Requirement:
Each line of the data has to be written out again exactly as shown.

##### Stored data

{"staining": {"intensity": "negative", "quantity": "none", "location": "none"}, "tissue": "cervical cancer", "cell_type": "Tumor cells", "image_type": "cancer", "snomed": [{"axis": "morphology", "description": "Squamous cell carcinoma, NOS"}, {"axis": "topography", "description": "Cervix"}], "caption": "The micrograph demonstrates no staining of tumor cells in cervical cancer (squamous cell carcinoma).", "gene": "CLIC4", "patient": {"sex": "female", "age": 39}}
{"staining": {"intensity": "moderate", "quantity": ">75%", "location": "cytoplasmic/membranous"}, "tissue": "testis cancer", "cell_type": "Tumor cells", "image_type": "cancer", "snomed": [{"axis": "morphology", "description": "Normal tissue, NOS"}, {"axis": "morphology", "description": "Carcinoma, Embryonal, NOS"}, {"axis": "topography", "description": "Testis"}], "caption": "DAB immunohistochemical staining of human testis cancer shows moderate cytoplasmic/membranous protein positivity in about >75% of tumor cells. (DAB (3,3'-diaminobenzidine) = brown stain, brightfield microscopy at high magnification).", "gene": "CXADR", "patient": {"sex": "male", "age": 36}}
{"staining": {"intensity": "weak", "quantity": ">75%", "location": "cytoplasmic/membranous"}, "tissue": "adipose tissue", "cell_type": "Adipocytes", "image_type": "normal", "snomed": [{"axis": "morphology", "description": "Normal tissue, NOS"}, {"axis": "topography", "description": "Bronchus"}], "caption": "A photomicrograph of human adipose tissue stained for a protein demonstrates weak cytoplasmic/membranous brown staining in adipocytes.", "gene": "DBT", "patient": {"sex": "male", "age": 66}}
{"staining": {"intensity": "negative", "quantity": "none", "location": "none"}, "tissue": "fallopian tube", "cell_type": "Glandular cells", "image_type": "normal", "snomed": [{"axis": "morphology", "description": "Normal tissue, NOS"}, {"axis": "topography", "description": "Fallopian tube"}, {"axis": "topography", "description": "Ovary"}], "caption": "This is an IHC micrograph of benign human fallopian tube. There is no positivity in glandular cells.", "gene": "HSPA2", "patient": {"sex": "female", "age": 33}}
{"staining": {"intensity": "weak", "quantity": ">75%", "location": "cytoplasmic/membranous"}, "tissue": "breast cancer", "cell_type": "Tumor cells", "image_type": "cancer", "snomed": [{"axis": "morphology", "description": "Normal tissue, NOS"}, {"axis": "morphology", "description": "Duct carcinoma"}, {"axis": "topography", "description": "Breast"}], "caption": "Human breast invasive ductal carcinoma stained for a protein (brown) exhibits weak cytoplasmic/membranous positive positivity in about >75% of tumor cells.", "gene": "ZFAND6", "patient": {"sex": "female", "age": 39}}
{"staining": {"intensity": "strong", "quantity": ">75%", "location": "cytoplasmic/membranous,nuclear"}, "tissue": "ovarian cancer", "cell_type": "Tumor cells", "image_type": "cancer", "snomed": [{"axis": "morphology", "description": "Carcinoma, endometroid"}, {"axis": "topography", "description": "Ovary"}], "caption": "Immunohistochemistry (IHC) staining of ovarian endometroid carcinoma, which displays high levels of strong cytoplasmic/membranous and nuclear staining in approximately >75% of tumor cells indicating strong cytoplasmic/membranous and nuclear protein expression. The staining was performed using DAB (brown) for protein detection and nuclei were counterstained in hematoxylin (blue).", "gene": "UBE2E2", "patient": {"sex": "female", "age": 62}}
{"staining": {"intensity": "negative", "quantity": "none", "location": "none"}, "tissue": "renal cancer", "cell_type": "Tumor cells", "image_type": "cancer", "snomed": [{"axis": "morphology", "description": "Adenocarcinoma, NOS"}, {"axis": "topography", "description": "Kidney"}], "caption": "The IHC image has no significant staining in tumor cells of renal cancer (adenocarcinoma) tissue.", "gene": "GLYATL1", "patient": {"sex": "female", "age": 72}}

##########

Exercise solution:
{"staining": {"intensity": "negative", "quantity": "none", "location": "none"}, "tissue": "cervical cancer", "cell_type": "Tumor cells", "image_type": "cancer", "snomed": [{"axis": "morphology", "description": "Squamous cell carcinoma, NOS"}, {"axis": "topography", "description": "Cervix"}], "caption": "The micrograph demonstrates no staining of tumor cells in cervical cancer (squamous cell carcinoma).", "gene": "CLIC4", "patient": {"sex": "female", "age": 39}}
{"staining": {"intensity": "moderate", "quantity": ">75%", "location": "cytoplasmic/membranous"}, "tissue": "testis cancer", "cell_type": "Tumor cells", "image_type": "cancer", "snomed": [{"axis": "morphology", "description": "Normal tissue, NOS"}, {"axis": "morphology", "description": "Carcinoma, Embryonal, NOS"}, {"axis": "topography", "description": "Testis"}], "caption": "DAB immunohistochemical staining of human testis cancer shows moderate cytoplasmic/membranous protein positivity in about >75% of tumor cells. (DAB (3,3'-diaminobenzidine) = brown stain, brightfield microscopy at high magnification).", "gene": "CXADR", "patient": {"sex": "male", "age": 36}}
{"staining": {"intensity": "weak", "quantity": ">75%", "location": "cytoplasmic/membranous"}, "tissue": "adipose tissue", "cell_type": "Adipocytes", "image_type": "normal", "snomed": [{"axis": "morphology", "description": "Normal tissue, NOS"}, {"axis": "topography", "description": "Bronchus"}], "caption": "A photomicrograph of human adipose tissue stained for a protein demonstrates weak cytoplasmic/membranous brown staining in adipocytes.", "gene": "DBT", "patient": {"sex": "male", "age": 66}}
{"staining": {"intensity": "negative", "quantity": "none", "location": "none"}, "tissue": "fallopian tube", "cell_type": "Glandular cells", "image_type": "normal", "snomed": [{"axis": "morphology", "description": "Normal tissue, NOS"}, {"axis": "topography", "description": "Fallopian tube"}, {"axis": "topography", "description": "Ovary"}], "caption": "This is an IHC micrograph of benign human fallopian tube. There is no positivity in glandular cells.", "gene": "HSPA2", "patient": {"sex": "female", "age": 33}}
{"staining": {"intensity": "weak", "quantity": ">75%", "location": "cytoplasmic/membranous"}, "tissue": "breast cancer", "cell_type": "Tumor cells", "image_type": "cancer", "snomed": [{"axis": "morphology", "description": "Normal tissue, NOS"}, {"axis": "morphology", "description": "Duct carcinoma"}, {"axis": "topography", "description": "Breast"}], "caption": "Human breast invasive ductal carcinoma stained for a protein (brown) exhibits weak cytoplasmic/membranous positive positivity in about >75% of tumor cells.", "gene": "ZFAND6", "patient": {"sex": "female", "age": 39}}
{"staining": {"intensity": "strong", "quantity": ">75%", "location": "cytoplasmic/membranous,nuclear"}, "tissue": "ovarian cancer", "cell_type": "Tumor cells", "image_type": "cancer", "snomed": [{"axis": "morphology", "description": "Carcinoma, endometroid"}, {"axis": "topography", "description": "Ovary"}], "caption": "Immunohistochemistry (IHC) staining of ovarian endometroid carcinoma, which displays high levels of strong cytoplasmic/membranous and nuclear staining in approximately >75% of tumor cells indicating strong cytoplasmic/membranous and nuclear protein expression. The staining was performed using DAB (brown) for protein detection and nuclei were counterstained in hematoxylin (blue).", "gene": "UBE2E2", "patient": {"sex": "female", "age": 62}}
{"staining": {"intensity": "negative", "quantity": "none", "location": "none"}, "tissue": "renal cancer", "cell_type": "Tumor cells", "image_type": "cancer", "snomed": [{"axis": "morphology", "description": "Adenocarcinoma, NOS"}, {"axis": "topography", "description": "Kidney"}], "caption": "The IHC image has no significant staining in tumor cells of renal cancer (adenocarcinoma) tissue.", "gene": "GLYATL1", "patient": {"sex": "female", "age": 72}}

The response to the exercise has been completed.